C-BASED SYNTHESIS Familiarity is the main reason C-like languages have been proposed for hardware synthesis. Another common motivation is HW/SW co-design. Using a single language for HW/SW designs simplifies the migration task and ensures an entire system verification. Important uses of a design language in addition to synthesis are validation and algorithm exploration (including an efficient partitioning). The C-language has no support for parallelism and as a consequence, either the synthesis tool is responsible for finding it or the designer is forced to modify the algorithm and insert explicit parallelism. The C-language is also mute on the subject of time. Data types are another central difference between hardware and software languages. All these characteristics must be considered when designing C-like hardware languages [1] . All characteristics related to the considered tools are analyzed in the rest of the paper. We selected 3 commercial tools, presented in Table I [10-12].
TABLE I. C-BASED ENVIRONMENTS

Tool Compagnies
ImpulseC Impulse Handel-C Celoxica Agility SystemC Compiler Celoxica III. DESIGN CASES In order to evaluate the synthesis efficiency of the previously described tools the use of commonly accepted benchmarks for c-based synthesis would have been useful. However, so far no benchmarks have been released from the OSCI Synthesis Working Group which defined the synthesizable subset of SystemC nor by any other body. We decided to select our own case studies composed of short and simple functions in order to allow reproducibility. The selected cases are a 3x3 mean filter, a 3x3 median filter and a FFT.
The filtering benchmarks are based on three 32-bit streaming inputs providing the pixels (bytes) 4 by 4 from three consecutive lines of the image to be filtered and produce a line of pixels of the resulting image. The size of the internal storage is 6 * 3 pixels to produce 4 pixels at a time. The last benchmark is the radix-4 FFT on 256 complex values (16-bit).
Three solutions are implemented and evaluated. The first one is a sequential one with RAM as internal storage. The second one is a parallel/pipeline solution with RAM as internal storage. Three separate RAMs are used to allow parallelism between the three inputs. The third solution is a parallel/pipeline solution with registers as internal storage.
IV.
RESULTS
In the framework of this study we selected the Xilinx Virtex-4 technology as the target technology [13] . Physical synthesis have been conducted using Xilinx tools with an automatic exploration of options spanning a wide range from area oriented towards speed oriented with optimization effort, density factor varied at the different steps. This comes as a complement to optimization techniques employed by C-based synthesis such as for example speculative execution. The mutual effects -potentially inhibitory -of C-based synthesis followed by VHDL physical synthesis are unspecified in any of the tools documentation.

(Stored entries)
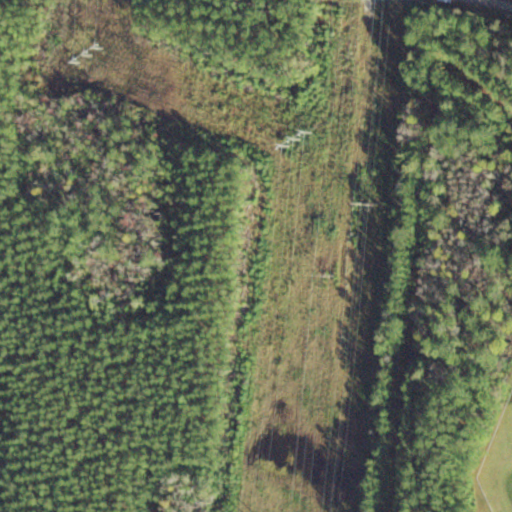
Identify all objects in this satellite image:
road: (502, 2)
power tower: (90, 55)
power tower: (300, 139)
power tower: (370, 202)
power tower: (330, 275)
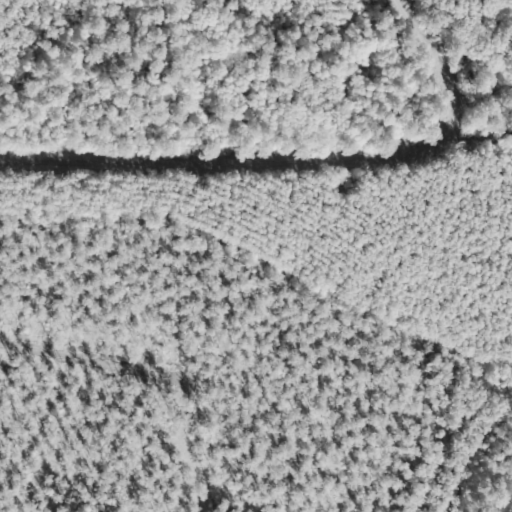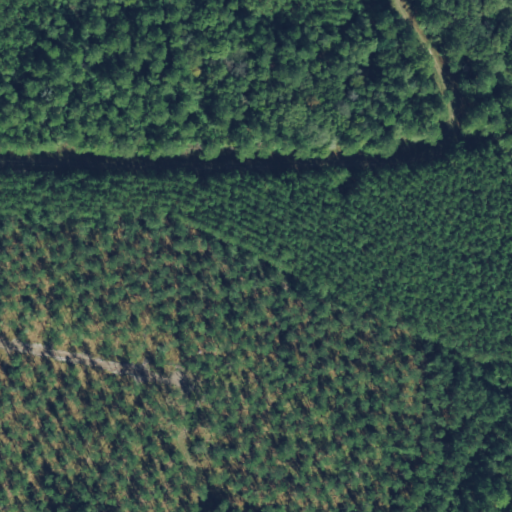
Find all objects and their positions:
road: (434, 141)
road: (137, 161)
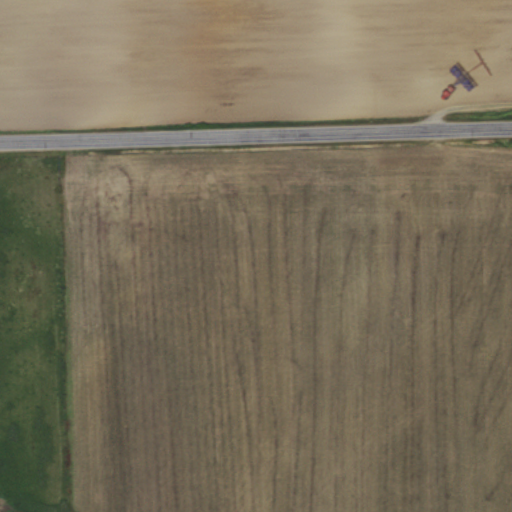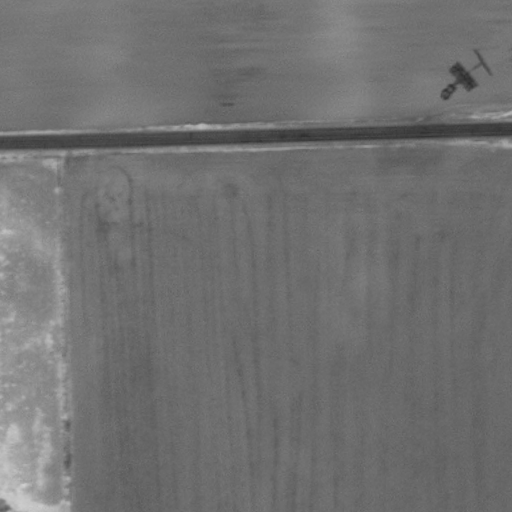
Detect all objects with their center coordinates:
road: (256, 136)
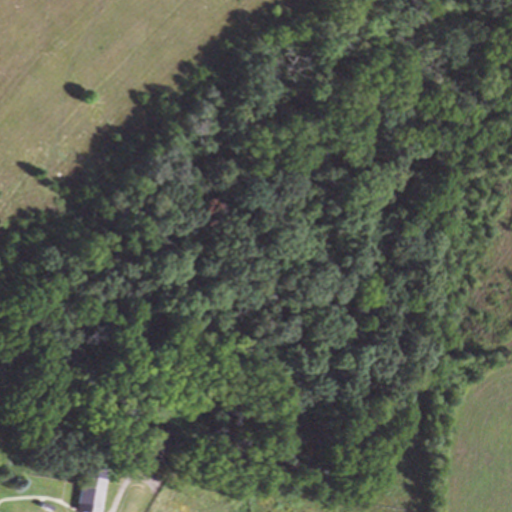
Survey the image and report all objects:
building: (156, 443)
building: (156, 443)
road: (106, 483)
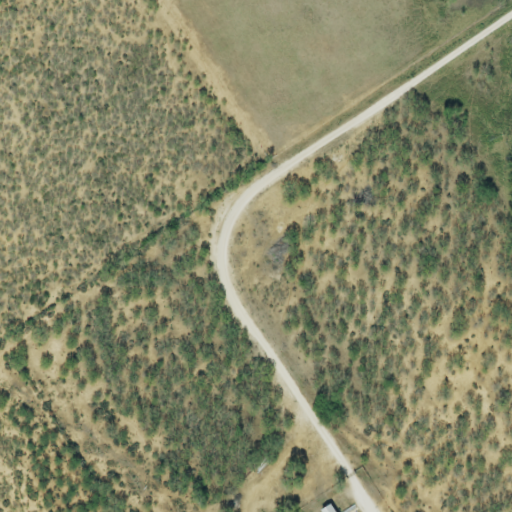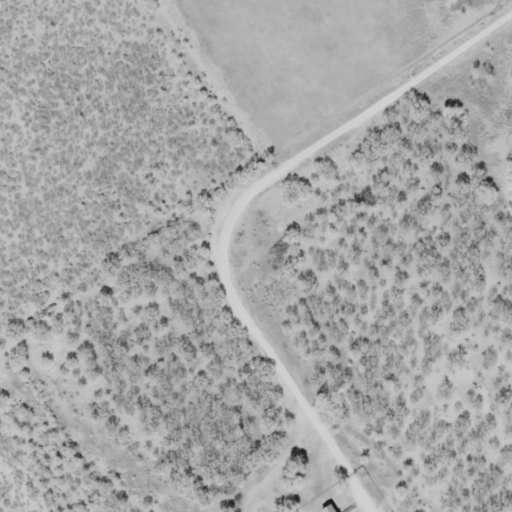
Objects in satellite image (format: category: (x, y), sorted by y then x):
road: (380, 106)
road: (258, 340)
road: (361, 494)
building: (326, 509)
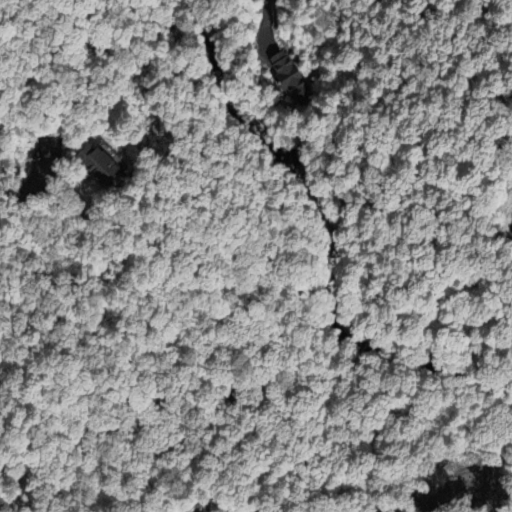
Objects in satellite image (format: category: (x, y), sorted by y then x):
building: (288, 75)
building: (44, 147)
building: (91, 163)
building: (511, 227)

WHAT THE EXERCISE ASKS: List the case studies that the C-based synthesis text says were selected to evaluate the tools.

TASK RESULT:
- A 3x3 mean filter
- A 3x3 median filter
- An FFT (radix-4, on 256 complex values of 16 bits)